* WHAT YOU ARE ASKED TO DO *
Write every entry out again with no changes, and leave the images behind.

(Saved data entries)
------------------------------------------------------------------------

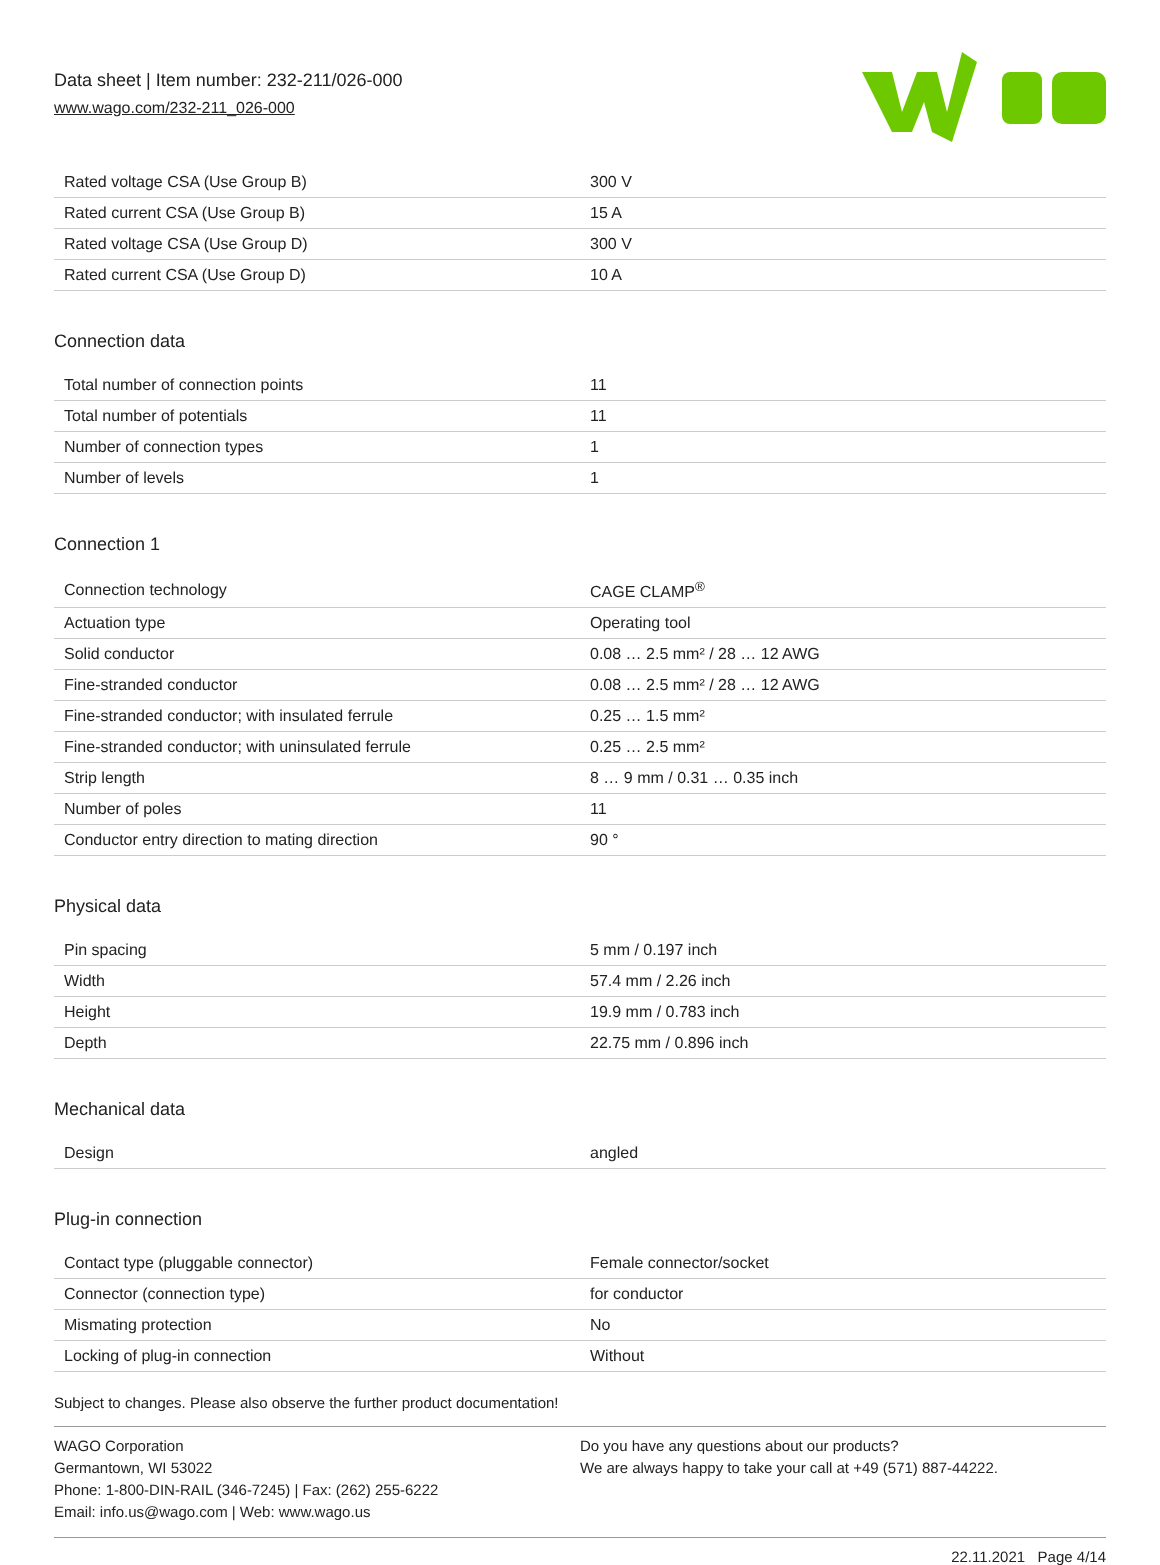Data sheet | Item number: 232-211/026-000
www.wago.com/232-211_026-000
| Rated voltage CSA (Use Group B) | 300 V |
| Rated current CSA (Use Group B) | 15 A |
| Rated voltage CSA (Use Group D) | 300 V |
| Rated current CSA (Use Group D) | 10 A |
Connection data
| Total number of connection points | 11 |
| Total number of potentials | 11 |
| Number of connection types | 1 |
| Number of levels | 1 |
Connection 1
| Connection technology | CAGE CLAMP<sup>®</sup> |
| Actuation type | Operating tool |
| Solid conductor | 0.08 … 2.5 mm² / 28 … 12 AWG |
| Fine-stranded conductor | 0.08 … 2.5 mm² / 28 … 12 AWG |
| Fine-stranded conductor; with insulated ferrule | 0.25 … 1.5 mm² |
| Fine-stranded conductor; with uninsulated ferrule | 0.25 … 2.5 mm² |
| Strip length | 8 … 9 mm / 0.31 … 0.35 inch |
| Number of poles | 11 |
| Conductor entry direction to mating direction | 90 ° |
Physical data
| Pin spacing | 5 mm / 0.197 inch |
| Width | 57.4 mm / 2.26 inch |
| Height | 19.9 mm / 0.783 inch |
| Depth | 22.75 mm / 0.896 inch |
Mechanical data
| Design | angled |
Plug-in connection
| Contact type (pluggable connector) | Female connector/socket |
| Connector (connection type) | for conductor |
| Mismating protection | No |
| Locking of plug-in connection | Without |
Subject to changes. Please also observe the further product documentation!
WAGO Corporation
Germantown, WI 53022
Phone: 1-800-DIN-RAIL (346-7245) | Fax: (262) 255-6222
Email: info.us@wago.com | Web: www.wago.us
Do you have any questions about our products?
We are always happy to take your call at +49 (571) 887-44222.
22.11.2021 Page 4/14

------------------------------------------------------------------------

* ANSWER *
Data sheet | Item number: 232-211/026-000
www.wago.com/232-211_026-000
| Rated voltage CSA (Use Group B) | 300 V |
| Rated current CSA (Use Group B) | 15 A |
| Rated voltage CSA (Use Group D) | 300 V |
| Rated current CSA (Use Group D) | 10 A |
Connection data
| Total number of connection points | 11 |
| Total number of potentials | 11 |
| Number of connection types | 1 |
| Number of levels | 1 |
Connection 1
| Connection technology | CAGE CLAMP<sup>®</sup> |
| Actuation type | Operating tool |
| Solid conductor | 0.08 … 2.5 mm² / 28 … 12 AWG |
| Fine-stranded conductor | 0.08 … 2.5 mm² / 28 … 12 AWG |
| Fine-stranded conductor; with insulated ferrule | 0.25 … 1.5 mm² |
| Fine-stranded conductor; with uninsulated ferrule | 0.25 … 2.5 mm² |
| Strip length | 8 … 9 mm / 0.31 … 0.35 inch |
| Number of poles | 11 |
| Conductor entry direction to mating direction | 90 ° |
Physical data
| Pin spacing | 5 mm / 0.197 inch |
| Width | 57.4 mm / 2.26 inch |
| Height | 19.9 mm / 0.783 inch |
| Depth | 22.75 mm / 0.896 inch |
Mechanical data
| Design | angled |
Plug-in connection
| Contact type (pluggable connector) | Female connector/socket |
| Connector (connection type) | for conductor |
| Mismating protection | No |
| Locking of plug-in connection | Without |
Subject to changes. Please also observe the further product documentation!
WAGO Corporation
Germantown, WI 53022
Phone: 1-800-DIN-RAIL (346-7245) | Fax: (262) 255-6222
Email: info.us@wago.com | Web: www.wago.us
Do you have any questions about our products?
We are always happy to take your call at +49 (571) 887-44222.
22.11.2021 Page 4/14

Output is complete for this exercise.